(Objectif)
D'après l'extrait sur le projet de loi relatif à l'enseignement supérieur et à la recherche, combien d'heures de discussion avaient été prévues à l'Assemblée ? Répondez brièvement, s'il vous plaît.

(Extrait du document)
L’Assemblée Nationale a adopté, par une faible majorité, le projet de loi relatif à l’Enseignement supérieur et à la recherche (ESR), projet présenté par la ministre Geneviève Fioraso. L’Histoire nous montre qu’un pays qui souhaite garder une place dominante dans le concert des grandes puissances doit maintenir un potentiel de recherche et de développement lié à l’innovation. Cela est d’autant plus vrai en période de crise.

Il ne semble pas hélas que le gouvernement ait pris suffisamment conscience de cette réalité. Le projet de loi, tant attendu par la communauté universitaire et par les chercheurs après les égarements du gouvernement précédent, a fait l’objet d’une procédure accélérée: trente heures de discussion seulement avaient été prévues à l’Assemblée. Le gouvernement avait-il peur que la droite fasse systématiquement opposition à ce texte? En fait, les principaux amendements sont venus des députés de la majorité, le texte dans son ensemble ne modifiant en rien le système mis en place par le gouvernement Sarkozy, et pourtant si critiqué pendant les Assises. L’opposition, en contradiction avec elle-même, et les Verts, pour la première fois, ont voté contre. On peut se demander si les députés, et sans doute les sénateurs, ont bien compris tout l’intérêt et l’importance que représente une telle loi pour notre pays?

(Matériel)
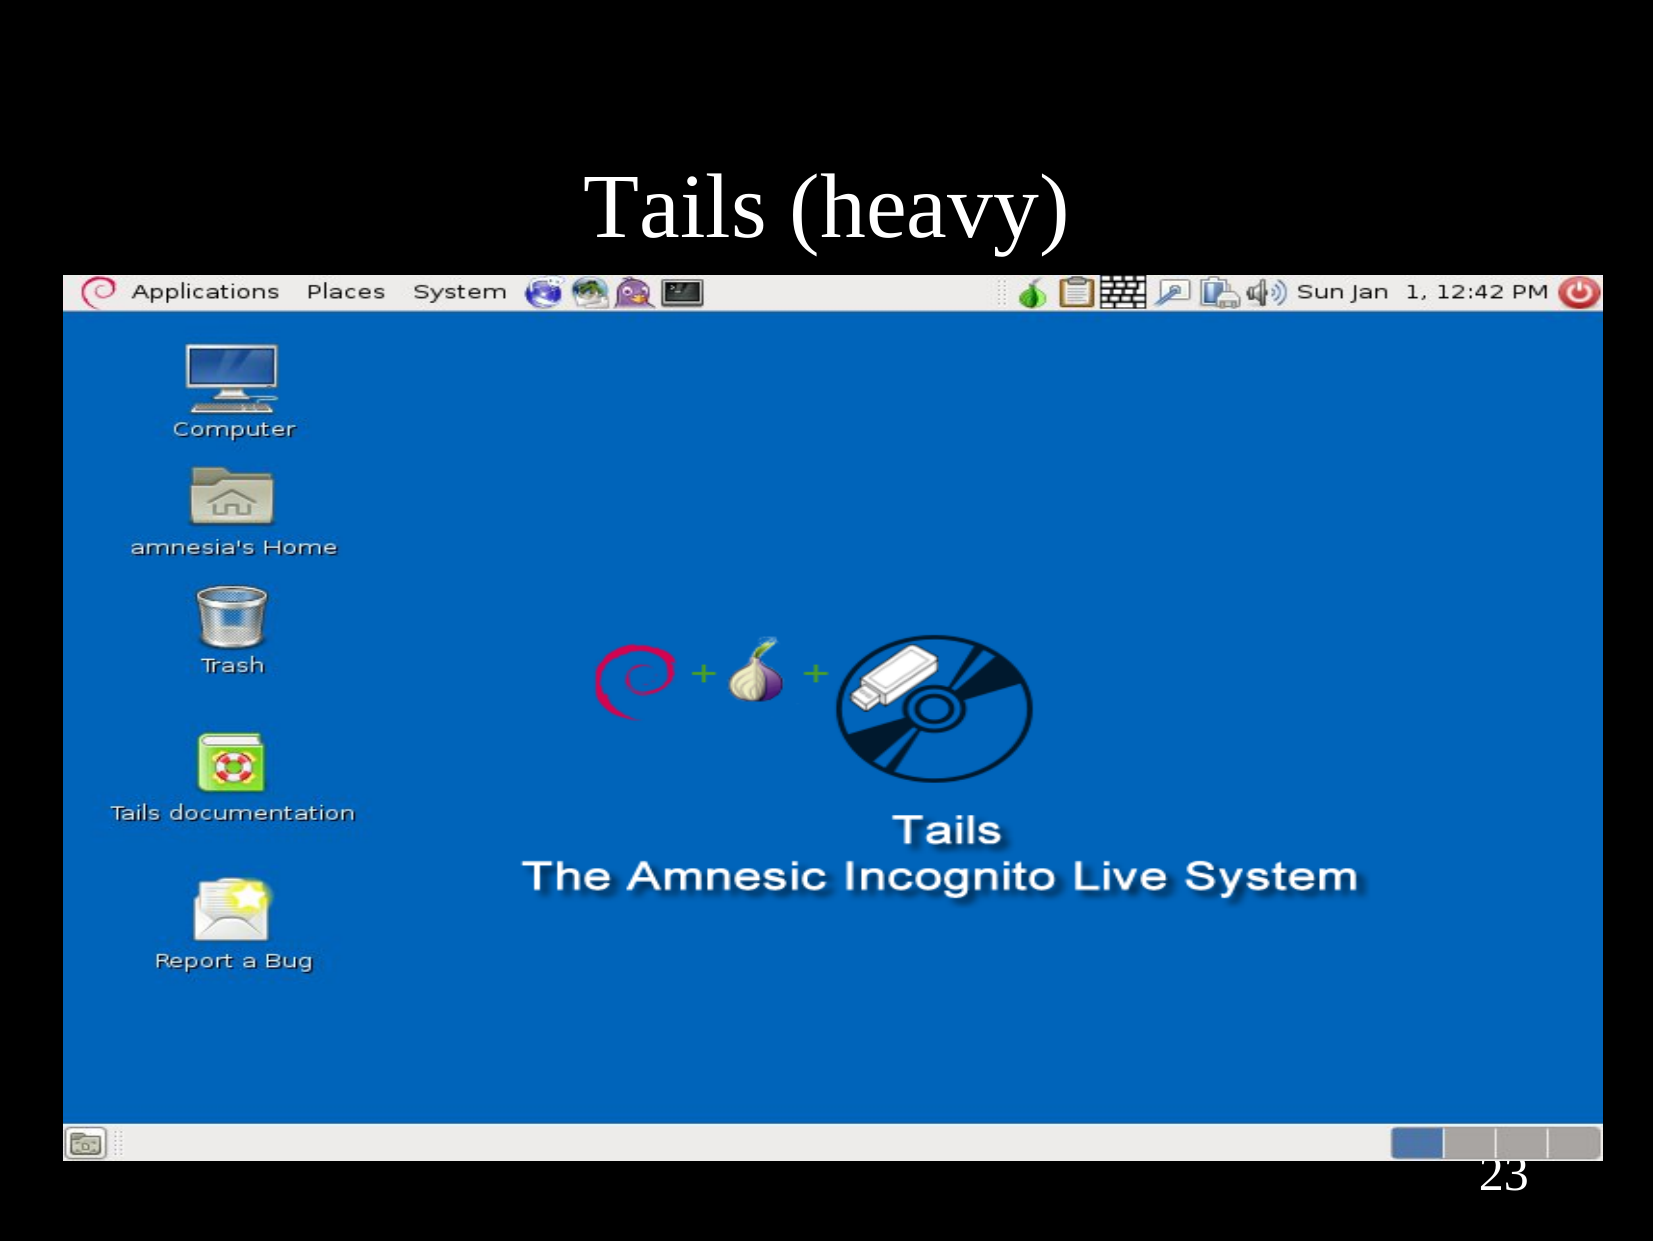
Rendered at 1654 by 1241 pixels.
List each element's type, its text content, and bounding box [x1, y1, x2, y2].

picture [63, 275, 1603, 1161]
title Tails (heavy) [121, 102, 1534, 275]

(Réponse attendue)
Trente heures seulement.